On September 19th, 1868, eclipse spectroscopy began with the Indian eclipse, in which all observers found that the red prominences showed a bright line spectrum, indicating the presence of hydrogen and other gases. So bright. was it that Jansen exclaimed: "Je verrai ces lignes-là en dehors des éclipses." And the next day he observed the lines at the edge of the uneclipsed sun. Huggins had suggested this observation in February, 1868, his idea being to

use prisms of such great dispersive power that the continuous spectrum reflected by our atmosphere should be greatly weakened, while a bright line would suffer no diminution by the high dispersion. On October 20th Lockyer,1 having news of the eclipse, but not of Jansen's observations the day after, was able to see these lines. This was a splendid performance, for it enabled the prominences to be observed, not only during eclipses, but every day. Moreover, the next year Huggins was able, by using a wide slit, to see the whole of a prominence and note its shape. Prominences are classified, according to their form, into “flame” and "cloud" prominences, the spectrum of the latter showing calcium, hydrogen, and helium; that of the former including a number of metals.

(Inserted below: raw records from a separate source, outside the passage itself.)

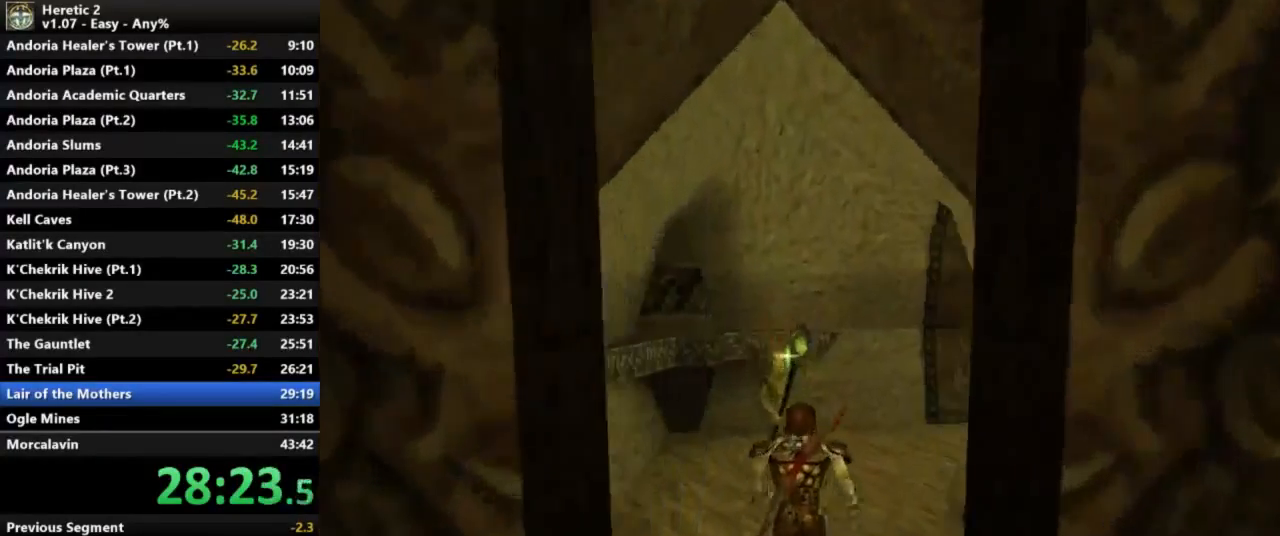
{"keys": ["w"], "mouse": [], "events": [[67, "mouse_left", "up"]]}
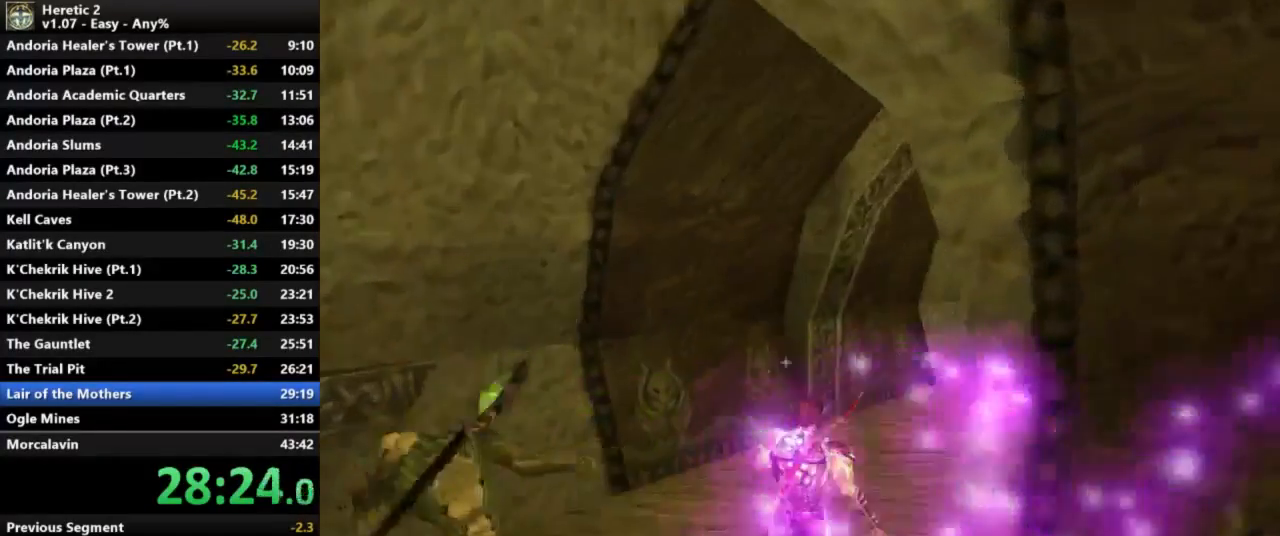
{"keys": ["w"], "mouse": ["left"], "events": [[333, "mouse_left", "down"]]}
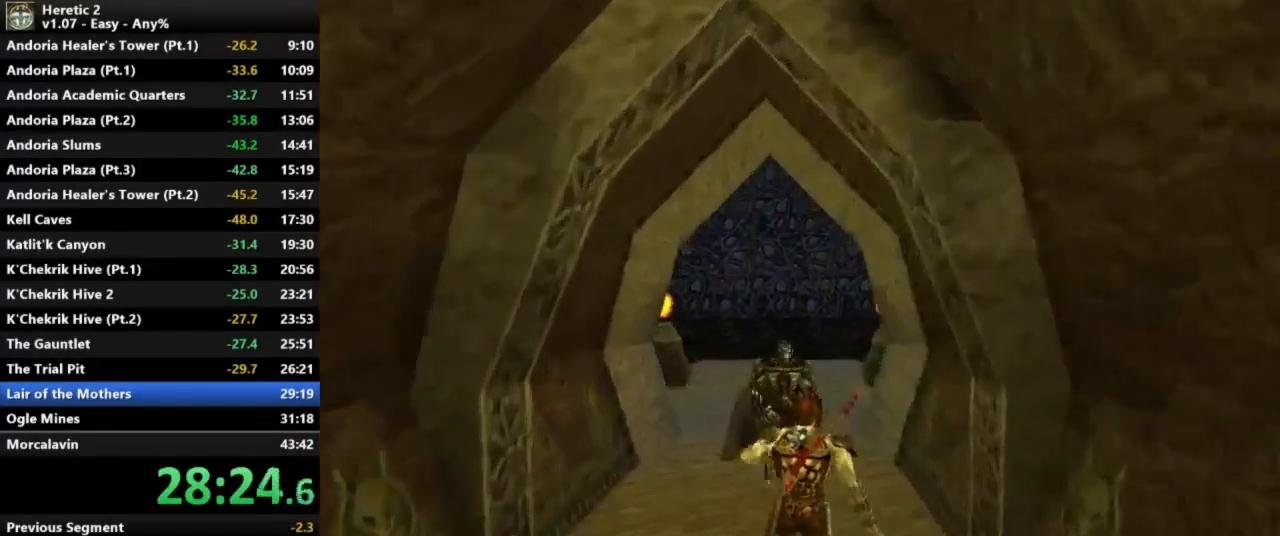
{"keys": ["w"], "mouse": [], "events": [[33, "mouse_left", "up"]]}
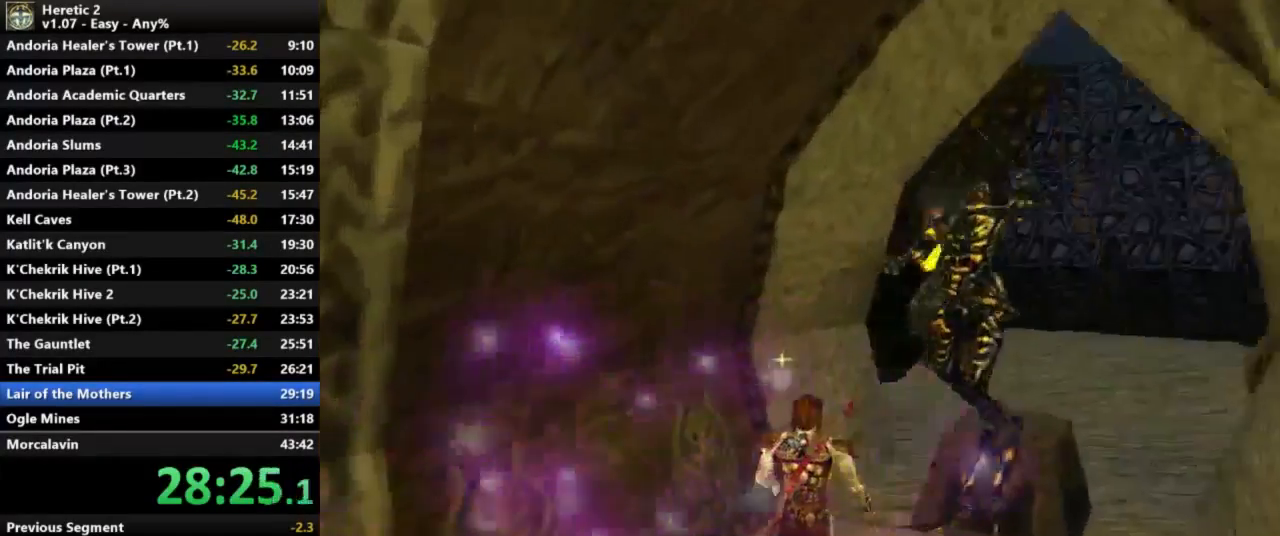
{"keys": ["e"], "mouse": [], "events": [[300, "e", "down"], [300, "w", "up"]]}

The D line of sodium is a double line, and in the same eclipse (1868) an orange line was noticed which was afterwards found to lie close to the two components of the D line. It did not correspond with any known terrestrial element, and the unknown element was called “helium.” It was not until 1895 that Sir William Ramsay found this element as a gas in the mineral cleavite.

The spectrum of the corona is partly continuous, indicating light reflected from the sun's body. But it also shows a green line correspond

1 Acad. des Sc., Paris; C. R., 1xvii., 1868, p. 121.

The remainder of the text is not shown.